IRL: SC’s third tends to skew right, but not Yoshida’s *hyperinsane* right…

 
Hysterical Woman
 

In his “Mexicans and Arabs share mental link” ad, here is what he suggests as solutions to illegal immigration:
1. Tell the president of Mexico to solve the illegal immigration problem in one week. Surely thats enought time to deal with a massive emigration! If Mexico fails, we blow them up good.
2. Send the army after all the illegal immigrants in our country. Afterall, the strawberry pickers and nannies are actually a secret army in our midst!

I’m so glad for that constitutional clause right now.

 
Hysterical Woman
 

Here’s more:

When our ancestors arrived in the New World and found effectively empty land, they claimed it- why shouldn?t America claim the Moon?

And when those little green man say they were there first, we’ll zap them like Injuns!

 
 

If I am elected President my first act will be to withdraw the United States from the Outer Space Treaty of 1967 and declare the Moon to be the sovereign territory of the United States of America.

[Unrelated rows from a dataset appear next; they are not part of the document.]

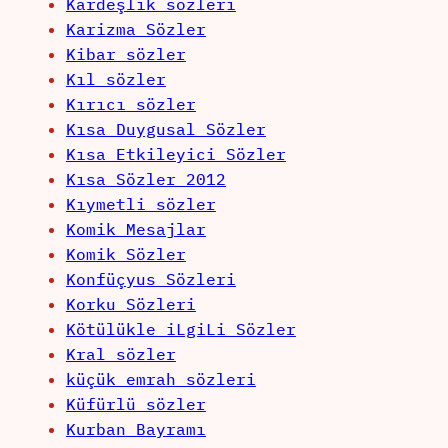
Kardeşlik sözleri
Karizma Sözler
Kibar sözler
Kıl sözler
Kırıcı sözler
Kısa Duygusal Sözler
Kısa Etkileyici Sözler
Kısa Sözler 2012
Kıymetli sözler
Komik Mesajlar
Komik Sözler
Konfüçyus Sözleri
Korku Sözleri
Kötülükle iLgiLi Sözler
Kral sözler
küçük emrah sözleri
Küfürlü sözler
Kurban Bayramı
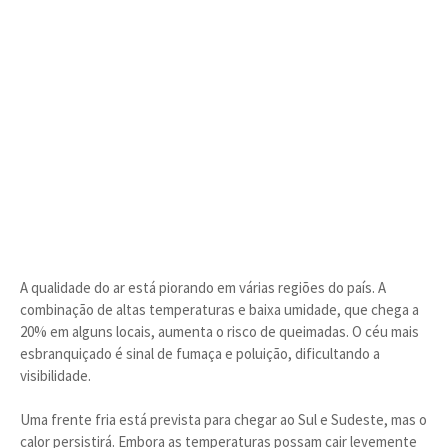
A qualidade do ar está piorando em várias regiões do país. A
combinação de altas temperaturas e baixa umidade, que chega a
20% em alguns locais, aumenta o risco de queimadas. O céu mais
esbranquiçado é sinal de fumaça e poluição, dificultando a
visibilidade.
Uma frente fria está prevista para chegar ao Sul e Sudeste, mas o
calor persistirá. Embora as temperaturas possam cair levemente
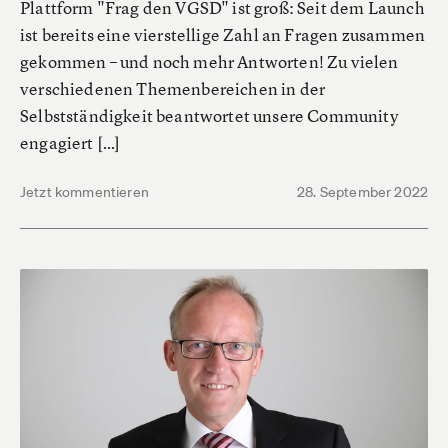
Plattform "Frag den VGSD" ist groß: Seit dem Launch
ist bereits eine vierstellige Zahl an Fragen zusammen
gekommen – und noch mehr Antworten! Zu vielen
verschiedenen Themenbereichen in der
Selbstständigkeit beantwortet unsere Community
engagiert […]
Jetzt kommentieren
28. September 2022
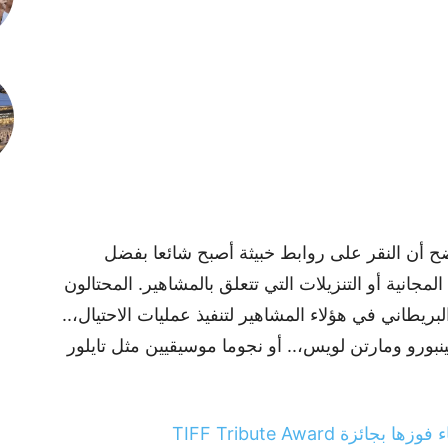
ت، رئيس شركة McAfee،.. يوضح أن النقر على روابط خبيثة أصبح شائعا بفضل
لمجانية أو التنزيلات التي تتعلق بالمشاهير. المحتالون
لبريطاني في هؤلاء المشاهير لتنفيذ عمليات الاحتيال،..
نبورو ومارتن لويس،.. أو نجوما موسيقيين مثل تايلور
 TIFF Tribute Award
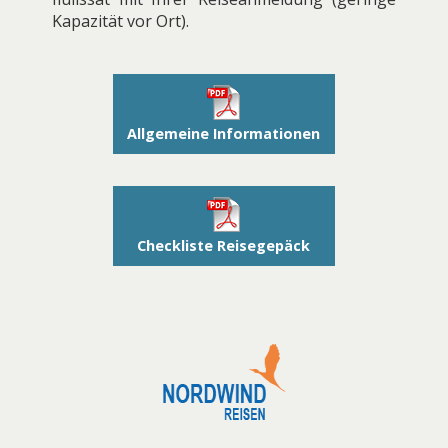
Kapazität vor Ort).
Allgemeine Informationen
Checkliste Reisegepäck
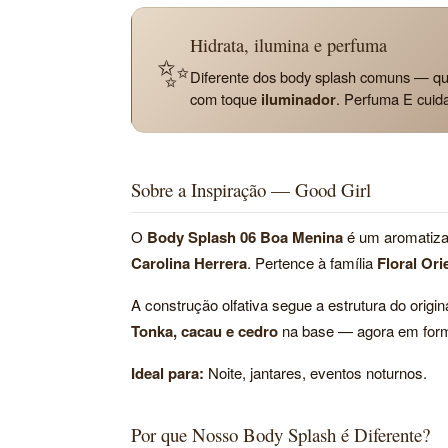
Hidrata, ilumina e perfuma
✨
Diferente dos body splash comuns — qu
com toque
iluminador
. Perfuma E cuid
Sobre a Inspiração — Good Girl
O
Body Splash 06 Boa Menina
é um aromatizant
Carolina Herrera
. Pertence à família
Floral Ori
A construção olfativa segue a estrutura do origin
Tonka, cacau e cedro
na base — agora em forma
Ideal para:
Noite, jantares, eventos noturnos.
Por que Nosso Body Splash é Diferente?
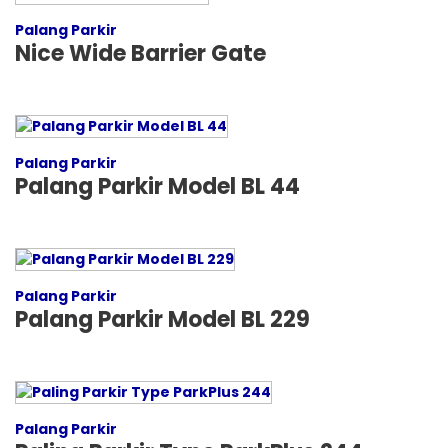
Palang Parkir
Nice Wide Barrier Gate
Palang Parkir
Palang Parkir Model BL 44
Palang Parkir
Palang Parkir Model BL 229
Palang Parkir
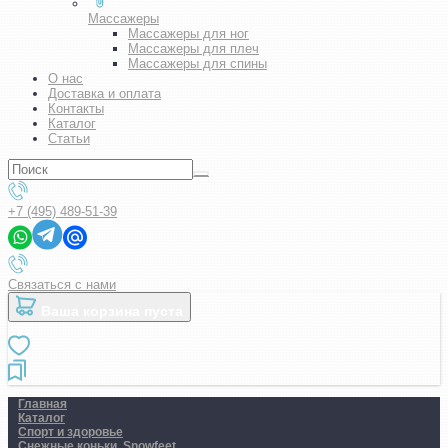
Массажеры
Массажеры для ног
Массажеры для плеч
Массажеры для спины
О нас
Доставка и оплата
Контакты
Каталог
Статьи
+7 (495) 489-51-39
Связаться с нами
Ваша корзина пуста
Главная
Каталог
Спорт и здоровье
Снежные коньки. Snowfeet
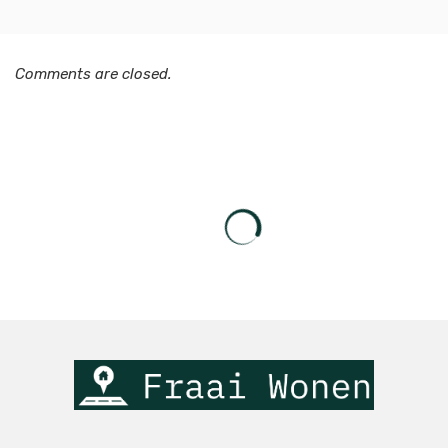
Comments are closed.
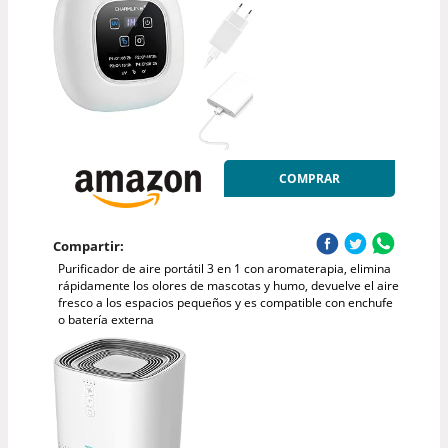
COMPRAR
Compartir:
Purificador de aire portátil 3 en 1 con aromaterapia, elimina
rápidamente los olores de mascotas y humo, devuelve el aire
fresco a los espacios pequeños y es compatible con enchufe
o batería externa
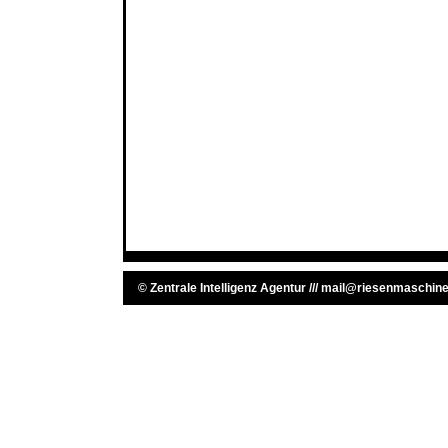
©
Zentrale Intelligenz Agentur
///
mail@riesenmaschine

Is it just me, or am I hearing in the background Daffy Duck screaming “Duck Dodgers of the 24? Century!!”

 
 

Okay, that ‘effectively empty’ comment makes this Native American descendent want to find and scalp Yoshida.

Who’s with me?

 
 

Gang,

If you’re going to go through Adam’s old ads, you have to find the one where he shoots some bank robbers in the middle of a speech (or something like that). Beats the moon ads hands down.